Supplied material —
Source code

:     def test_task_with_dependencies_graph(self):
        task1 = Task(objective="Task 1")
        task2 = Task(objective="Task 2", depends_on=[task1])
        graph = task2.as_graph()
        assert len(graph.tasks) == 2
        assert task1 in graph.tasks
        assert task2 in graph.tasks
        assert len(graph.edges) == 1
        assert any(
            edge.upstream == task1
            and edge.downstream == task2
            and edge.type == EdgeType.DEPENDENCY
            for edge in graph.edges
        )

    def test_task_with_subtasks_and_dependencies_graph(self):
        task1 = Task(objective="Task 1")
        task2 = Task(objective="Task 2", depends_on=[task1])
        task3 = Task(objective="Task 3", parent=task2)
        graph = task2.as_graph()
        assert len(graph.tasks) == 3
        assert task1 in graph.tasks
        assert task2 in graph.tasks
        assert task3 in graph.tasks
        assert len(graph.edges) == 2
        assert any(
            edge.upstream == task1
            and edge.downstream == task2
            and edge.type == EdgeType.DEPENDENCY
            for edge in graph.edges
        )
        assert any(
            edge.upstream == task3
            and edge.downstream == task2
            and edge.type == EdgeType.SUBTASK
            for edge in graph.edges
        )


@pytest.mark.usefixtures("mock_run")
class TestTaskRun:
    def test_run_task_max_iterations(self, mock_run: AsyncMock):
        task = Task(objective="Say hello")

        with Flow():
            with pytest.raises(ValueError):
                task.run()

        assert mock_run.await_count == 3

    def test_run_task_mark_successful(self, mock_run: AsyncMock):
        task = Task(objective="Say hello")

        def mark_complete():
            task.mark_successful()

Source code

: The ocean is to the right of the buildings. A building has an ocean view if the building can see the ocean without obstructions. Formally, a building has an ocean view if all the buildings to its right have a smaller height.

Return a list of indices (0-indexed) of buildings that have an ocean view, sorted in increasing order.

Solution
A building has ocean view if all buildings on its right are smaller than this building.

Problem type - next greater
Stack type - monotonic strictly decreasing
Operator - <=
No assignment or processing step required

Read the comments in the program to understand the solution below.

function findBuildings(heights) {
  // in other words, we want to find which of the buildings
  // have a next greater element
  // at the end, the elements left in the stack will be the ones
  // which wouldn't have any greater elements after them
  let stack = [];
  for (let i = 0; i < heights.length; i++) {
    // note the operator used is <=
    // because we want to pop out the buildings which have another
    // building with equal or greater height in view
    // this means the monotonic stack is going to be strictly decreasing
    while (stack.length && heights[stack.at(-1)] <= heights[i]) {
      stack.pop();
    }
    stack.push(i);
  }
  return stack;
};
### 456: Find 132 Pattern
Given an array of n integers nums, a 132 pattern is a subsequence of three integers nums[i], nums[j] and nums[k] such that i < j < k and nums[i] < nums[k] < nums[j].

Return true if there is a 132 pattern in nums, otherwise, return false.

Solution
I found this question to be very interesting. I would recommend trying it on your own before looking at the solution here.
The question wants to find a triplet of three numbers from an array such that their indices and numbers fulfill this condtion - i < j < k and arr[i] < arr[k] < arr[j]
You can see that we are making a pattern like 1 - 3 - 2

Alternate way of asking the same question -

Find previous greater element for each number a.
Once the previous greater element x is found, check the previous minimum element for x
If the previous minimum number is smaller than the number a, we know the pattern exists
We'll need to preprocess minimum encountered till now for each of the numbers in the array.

Problem requirements —
Whenever the word "three" appears in a line of the listing, copy out that line.

Answer —
Given an array of n integers nums, a 132 pattern is a subsequence of three integers nums[i], nums[j] and nums[k] such that i < j < k and nums[i] < nums[k] < nums[j].
The question wants to find a triplet of three numbers from an array such that their indices and numbers fulfill this condtion - i < j < k and arr[i] < arr[k] < arr[j]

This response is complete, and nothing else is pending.